#### Objetivo del ejercicio
Prolonga el texto sobre la búsqueda de vida fuera de la Tierra a partir de su última frase.

#### Texto proporcionado
=-=-=-=-=
Bueno, no es cuestión de reprocharle nada a Lowell. Al fin y al cabo las mismas cascadas de imaginación han vuelto a desatarse estos días de frenesí marciano. Lamentablemente, en este caso, no para hacernos creer en seres inteligentes capaces de construir grandes infraestructuras y de comunicarse con nosotros. Nuestro mundo –sin duda mucho más aburrido, aséptico, racionalista y temeroso que el que le tocó vivir a don Percival– apenas nos da para pensar en un puñado de microbios incapaces de autoorganizarse para formar siquiera una célula. Eso es hoy el sueño de la vida en Marte.
Nuestra cultura se alimenta en parte de una dieta cinematográfica de hombrecillos verdes, seres con orejas de trompetilla o monstruos en forma de iguana gigante que se desperezan de entre las rocas de un planeta rojo y seco. No deja de ser frustrante pensar que la única compañía que podemos aspirar a tener en nuestro solitario viaje planetario sea un puñado de microbios.
Cuando en 1965 la joven Jocelyn Bell y su director de tesis en Cambridge, Anthony Hewish, descubrieron una radiación uniforme y pulsátil procedente del cosmos desde sus radiotelescopios universitarios, no pudieron evitar pensar lo mismo. Aquel pulso regular debía de estar siendo emitido por algún ser inteligente. Era demasiado perfecto para ser espontáneo. Así que lo llamaron medio en broma LGM –Pequeños Hombrecillos Verdes–. El cine y las novelas de ciencia ficción se sobrepusieron a la inveterada moderación de los científicos. Eso y el deseo que todo ser humano lleva impreso en sus genes de no pertenecer a la única especie inteligente del cosmos.
En el fondo, nos abruma la responsabilidad de llevar el único cerebro pensante capaz de encontrarle sentido a esta maquinaria de 15.000 millones de años que nació con un estúpido Bang. Y buscamos vida allá donde nuestras capacidades de observación nos dejan. LGM resultó ser algo más natural de lo que se pensaba. Era el sonido de los cuásares , unos cuerpos celestes, algo parecido a jóvenes galaxias en formación, con un agujero negro en su centro. Nada de hombrecillos. Aunque el descubrimiento le valió a Hewish un premio Nobel –Jocelyn, por cierto, no apareció en la firma del hallazgo y se quedó sin premio en uno de los casos más sonados de machismo científico. De ese machismo tan habitual entre los pequeños hombrecillos rosas, negros y amarillos que habitan la Tierra–.
=-=-=-=-=
#### Información proporcionada

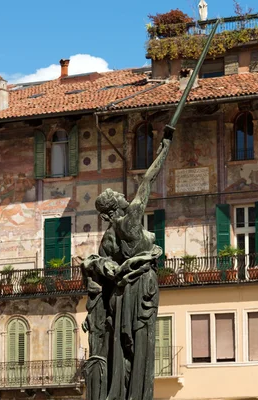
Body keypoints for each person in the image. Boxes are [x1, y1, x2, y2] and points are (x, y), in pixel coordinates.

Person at [81, 137, 171, 400]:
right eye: (118, 196)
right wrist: (163, 152)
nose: (123, 196)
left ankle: (125, 391)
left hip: (121, 297)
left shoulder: (107, 239)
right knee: (141, 343)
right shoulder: (130, 222)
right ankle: (138, 394)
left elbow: (101, 277)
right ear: (114, 207)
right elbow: (146, 182)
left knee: (125, 346)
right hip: (143, 287)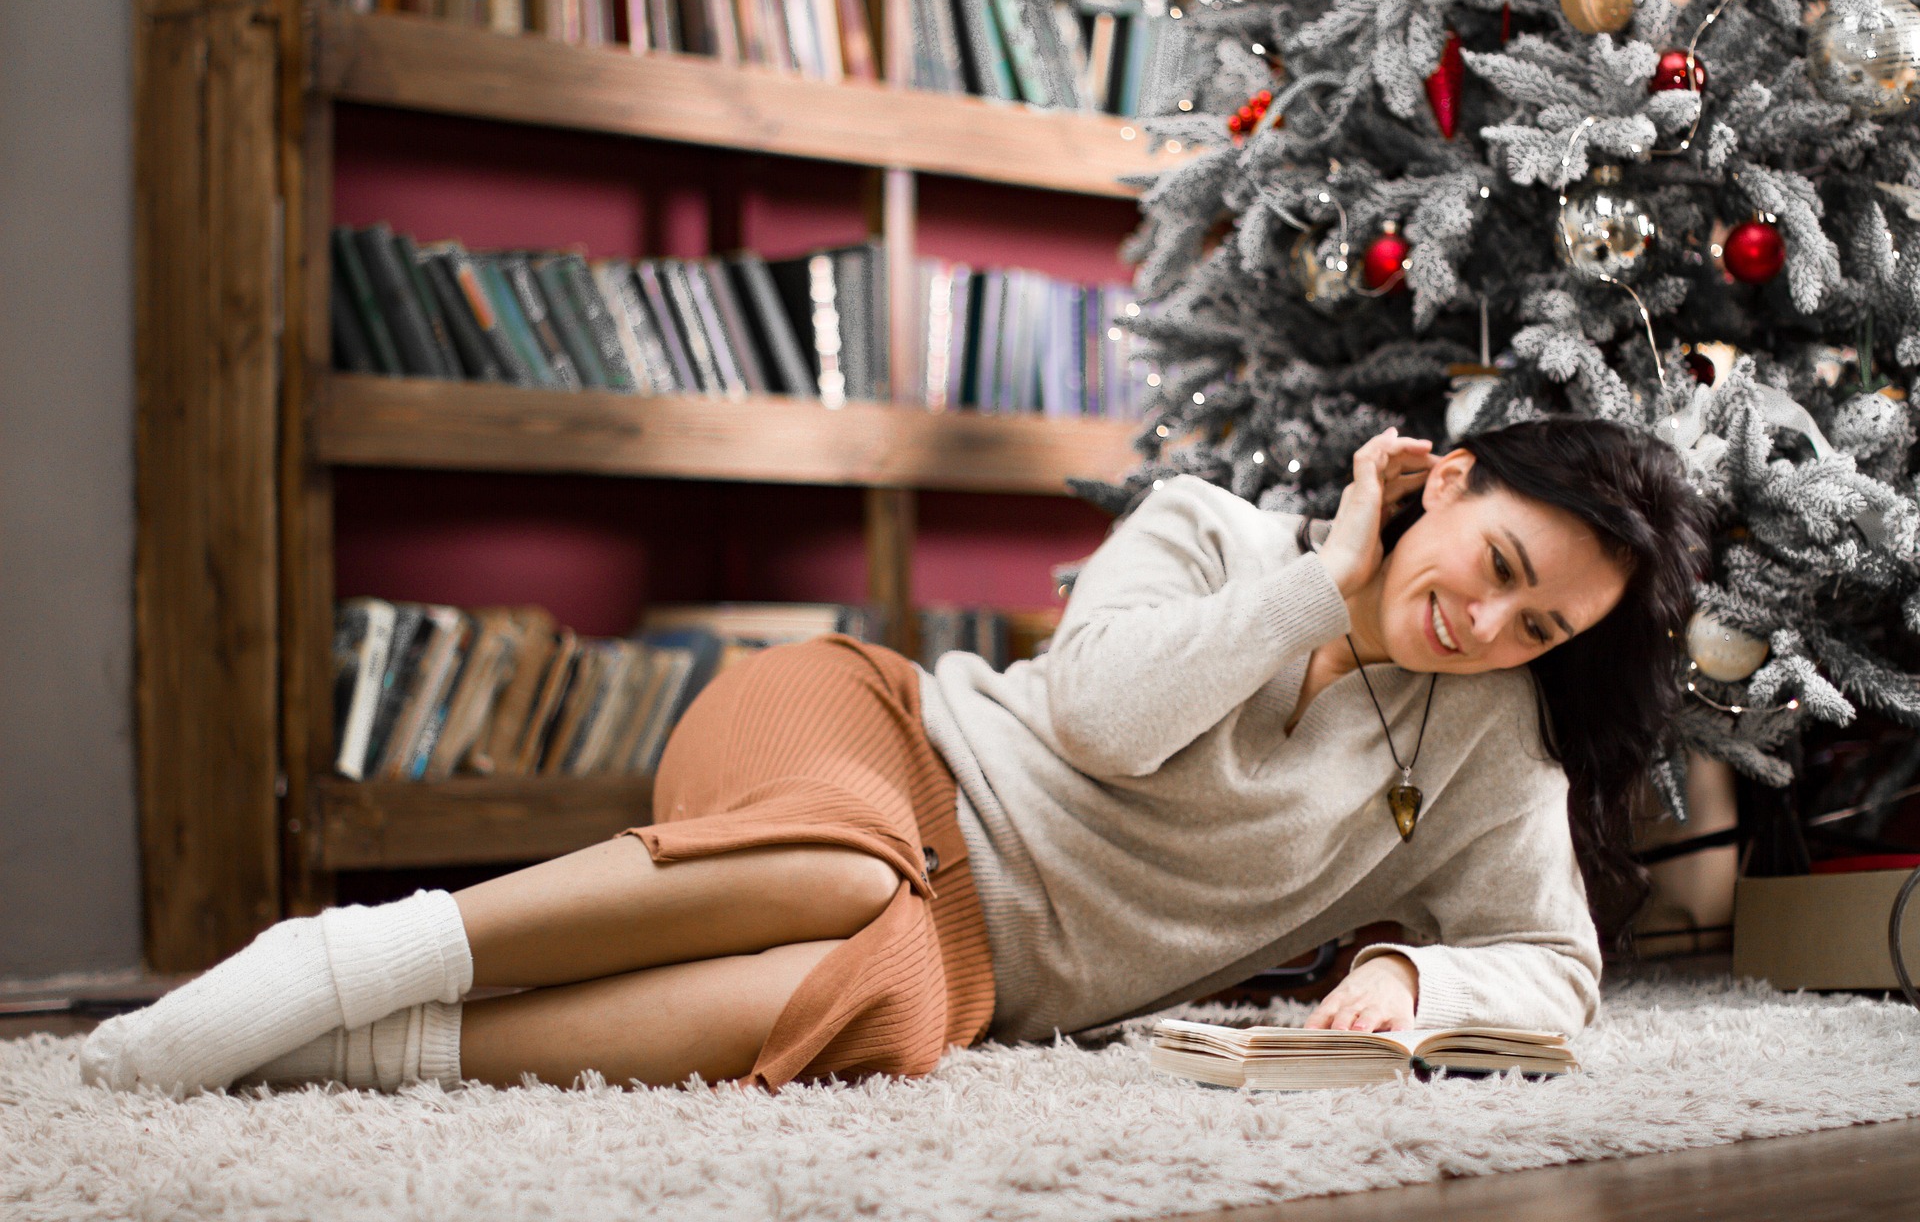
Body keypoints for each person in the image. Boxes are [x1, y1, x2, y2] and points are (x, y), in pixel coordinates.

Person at [81, 416, 1709, 1097]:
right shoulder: (1214, 536)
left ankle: (366, 1056)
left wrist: (1427, 989)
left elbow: (1554, 965)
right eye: (1498, 566)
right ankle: (351, 961)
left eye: (1543, 630)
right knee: (855, 869)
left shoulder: (1487, 740)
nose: (1495, 630)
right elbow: (1101, 719)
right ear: (1443, 479)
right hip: (870, 738)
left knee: (886, 1001)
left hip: (975, 944)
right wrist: (1319, 584)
=-=-=-=-=
#### Respuesta de la tarea
Por desgracia o por suerte, el tipo de vida que los científicos andan buscando por ahí fuera no dispara rayos láser, mira con ojos negros sin fondo o ilumina un dedo índice delgaducho mientras aprende a decir «mi caaaaasa». No está claro que eso fuese más divertido que buscar microfósiles en las rocas de Marte. Pero, al menos, nos regalaría la certeza de que hay otras mentes entre las estrellas. Porque, con el actual estado del conocimiento de la ciencia ni siquiera puede asegurar que esos supuestos bichitos microscópicos que encontremos en Marte –si los encontramos– sean vida. En 1996 se creyó haber encontrado la huella fosilizada de bacterias marcianas en un meteorito hallado en la Antártida. Otra vez –¿cuántas veces van ya?– los periódicos saltamos a titular «¡Vida en Marte!». Pero años después supimos que aquellos gránulos microscópicos no eran otra cosa que contaminación de vida terrestre.
Si la NASA quiere seguir investigando ahora sobre el terreno marciano, no tendrá más remedio que llevar un aparato robotizado a extraer muestras del suelo que ahora sólo hemos visto en fotografía. Y la nave que llevemos distará mucho de ser estéril. Por grande que sea el empeño puesto en su asepsia, ha sido fabricada por humanos, tocada por humanos, montadas sus piezas por humanos, lanzada por humanos, llenos de bacterias. Llenos, ellos sí, de vida. Y lo más probable es que alguna de esas bacterias viaje con el aparato y contamine el ambiente marciano. ¡Qué curiosa paradoja! ¿Y si la primera vida rescatada de un planeta que no es el nuestro fuese una infección humana? ¿Y si realmente acaba por ser ésa la única? Ay, el sueño de la vida.